By Roger Gascoigne is a Senior Director and Derek Ryan is a Global Consulting Lead for IFRS 17 Life business at Willis Towers Watson
As insurers are fast discovering, the intricacies and complexities of IFRS 17 multiply rapidly once you start getting into the details of calculations and presentation. The selection of options, the use of judgement in applying a principles-based approach, and the need to deal with amendments and emerging guidance all result in a complex methodological labyrinth of twists and turns.
From methodology to implementation to reporting; from people to processes to technology; insurers will need the right breadth and depth of expertise and technology to steer their way through the maze of different workstreams.
Figure 1. A view of the IFRS 17 challenge. Where are you on the journey?
Despite the complexity and the work involved to be IFRS 17-ready, insurers will benefit from putting the challenge in a broader context and approach IFRS 17 as a wider business improvement project. One that can add value to the business.
Insurers should aim to have a complete end-to-end solution that delivers automation, efficiency and auditability ‘out of the box’, saving time and money and allowing experts to be deployed on higher value tasks. Insurers’ risk, actuarial and finance functions will then be able to do more, faster and with less.
Applying lessons learned
Simply complying with IFRS 17 brings many challenges, which often carry significant business implications. But fresh from the recent experience that most insurers have had in implementing regulatory change, it also brings some familiar ones. For example, the need to produce numbers and analyses ever quicker, with greater transparency, and with more stringent governance and controls.
The IFRS 17 engine
IFRS 17 is an accounting standard, but many of the principles are closer to a typical actuarial model than a traditional accounting model. Moreover, the CSM calculation uses both forward-looking information that typically comes from an actuarial model and backward-looking actual experience that usually comes from an accounting system.
An IFRS 17 implementation solution that has the CSM calculation in the actuarial system is therefore likely to be the most cost-effective and process-efficient approach. In addition to enabling companies to use current assumptions, functionality and to maintain consistency, there are three key reasons to locate the CSM calculation engine close to the cash flow projection models: business uses, flexibility, and transparency.
Figure 2.The IFRS 17 engine
A holistic approach
Historically in insurance, system and process evolution has often taken place in a piecemeal fashion, in isolation from other business considerations. For many, the default approach has been to extend legacy platforms and add to a suite of spreadsheets to perform additional functions. Over time, they become slower and put greater emphasis on often manual housekeeping activities.
IFRS 17 will inevitably heap further pressure on insurers to deliver additional numbers and analysis within tight timeframes and with the requisite audit and governance.

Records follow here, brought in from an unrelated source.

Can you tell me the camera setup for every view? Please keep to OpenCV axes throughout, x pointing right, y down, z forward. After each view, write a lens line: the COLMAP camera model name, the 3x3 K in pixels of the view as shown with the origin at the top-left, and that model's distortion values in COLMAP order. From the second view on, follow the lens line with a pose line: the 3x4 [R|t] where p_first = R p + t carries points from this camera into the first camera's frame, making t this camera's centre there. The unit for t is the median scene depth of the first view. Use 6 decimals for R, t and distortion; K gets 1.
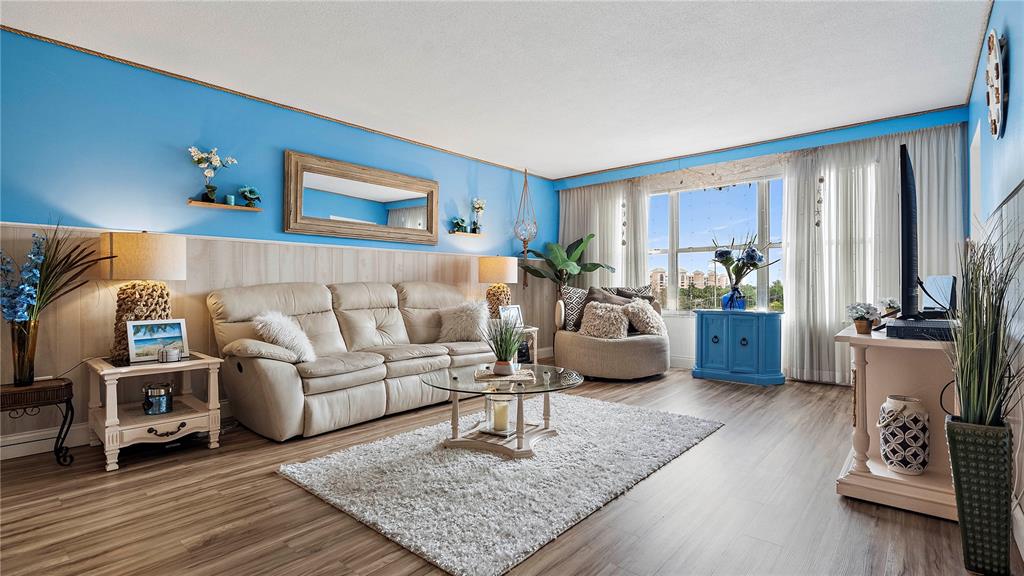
lens RADIAL K [[474.2, 0, 503.4], [0, 474.2, 297.9], [0, 0, 1]] dist [-0.008268, 0.003590]
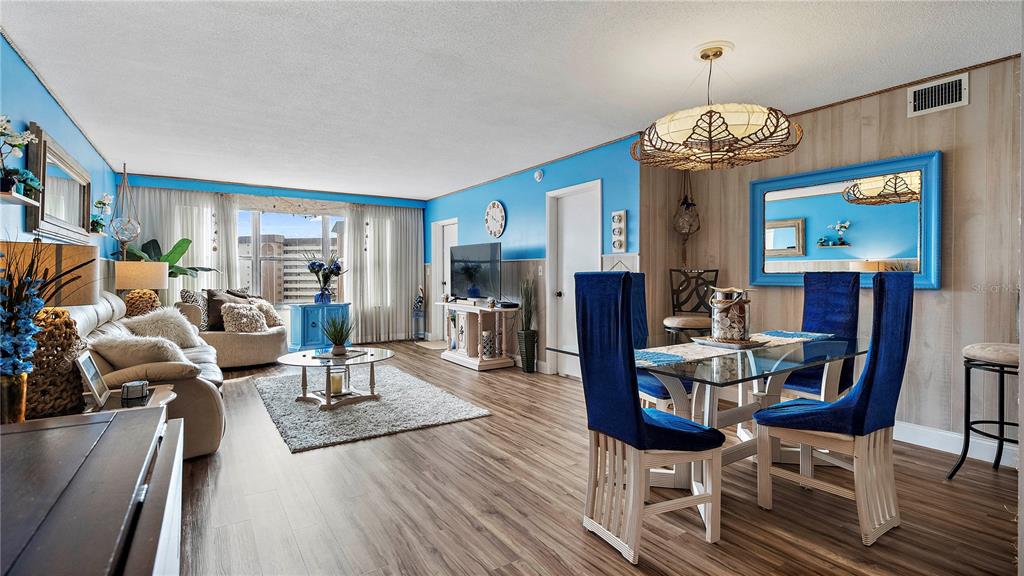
lens RADIAL K [[474.2, 0, 516.3], [0, 474.2, 278.0], [0, 0, 1]] dist [-0.008268, 0.003590]
pose [[0.248476, -0.005093, 0.968625, -0.790519], [0.020815, 0.999783, -0.000083, -0.040663], [-0.968414, 0.020183, 0.248528, 0.054728]]
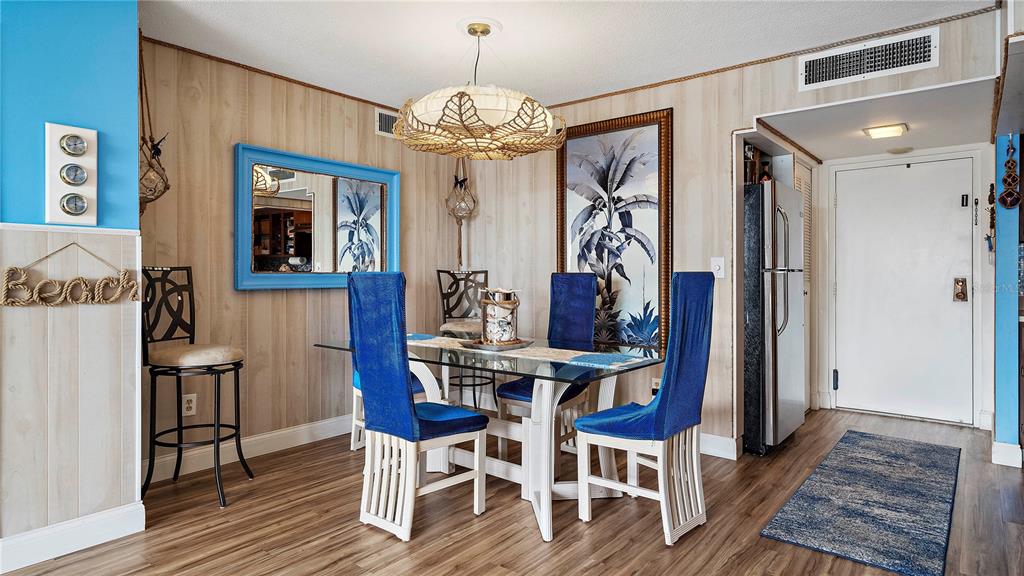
lens RADIAL K [[578.7, 0, 519.8], [0, 578.7, 275.4], [0, 0, 1]] dist [0.003431, 0.001911]
pose [[-0.998921, 0.002070, -0.046397, -0.183895], [0.001079, 0.999771, 0.021374, -0.052851], [0.046431, 0.021301, -0.998694, 0.607723]]
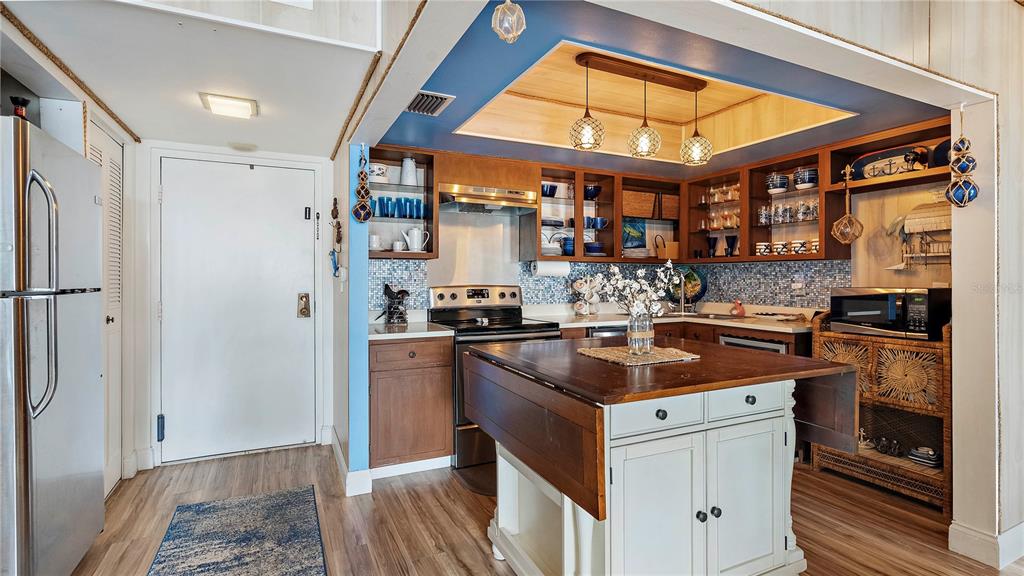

At the same time, for insurers that decide to look beyond compliance, this might represent a once-in-a-generation opportunity to take a step back and take a more holistic view of their processes and systems; to assess the use of Robotic Process Automation to control calculations and introduce better governance and controls; to explore Cloud Computing to enable cost-effective scaling up and down of computing power to meet peak demands; and to release expensive actuarial resource from mundane tasks to focus on where they can add real value for the business.
Many decisions concerning IFRS 17 implementation need to be made now and if we are to learn lessons from Solvency II, implementation of these regulatory requirements is going to be costly. It is therefore crucial that insurers take prompt action that combines the holistic perspective necessary to realise the many benefits that go beyond IFRS 17 compliance.